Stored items
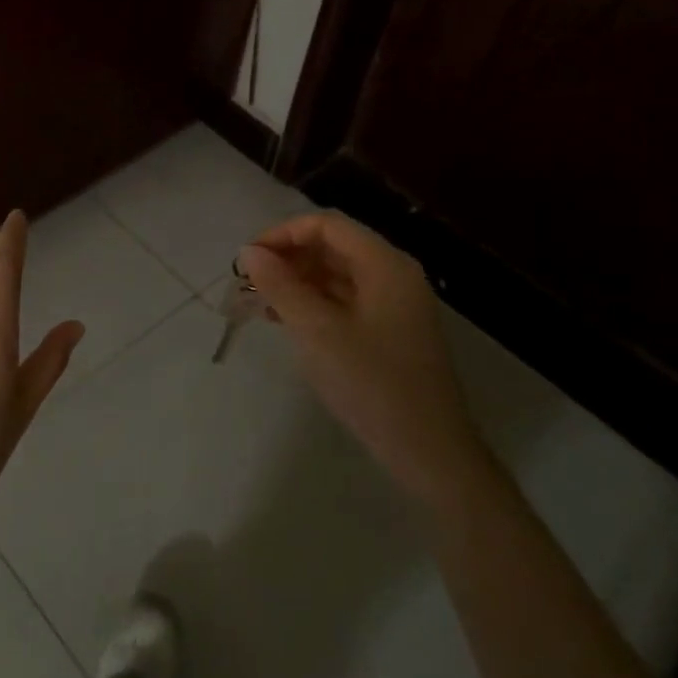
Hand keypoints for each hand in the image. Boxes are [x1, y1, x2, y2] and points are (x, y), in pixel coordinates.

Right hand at [239, 212, 482, 500]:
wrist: (429, 452)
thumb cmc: (372, 384)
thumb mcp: (317, 331)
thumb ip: (280, 286)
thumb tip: (250, 252)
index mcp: (384, 265)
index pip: (327, 225)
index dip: (283, 233)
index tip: (248, 258)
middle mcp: (393, 275)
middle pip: (333, 247)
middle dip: (287, 258)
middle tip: (248, 282)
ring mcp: (394, 305)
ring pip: (336, 275)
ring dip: (296, 282)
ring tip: (258, 302)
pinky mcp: (389, 332)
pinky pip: (345, 301)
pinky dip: (313, 304)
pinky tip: (285, 321)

Assigned task.
Counting the line that contains "ring pip: (336, 275)" as the first, copy exactly every line through the end of the records, and nothing else.

Answer.
ring pip: (336, 275)
ring dip: (296, 282)
ring tip: (258, 302)
pinky mcp: (389, 332)
pinky pip: (345, 301)
pinky dip: (313, 304)
pinky tip: (285, 321)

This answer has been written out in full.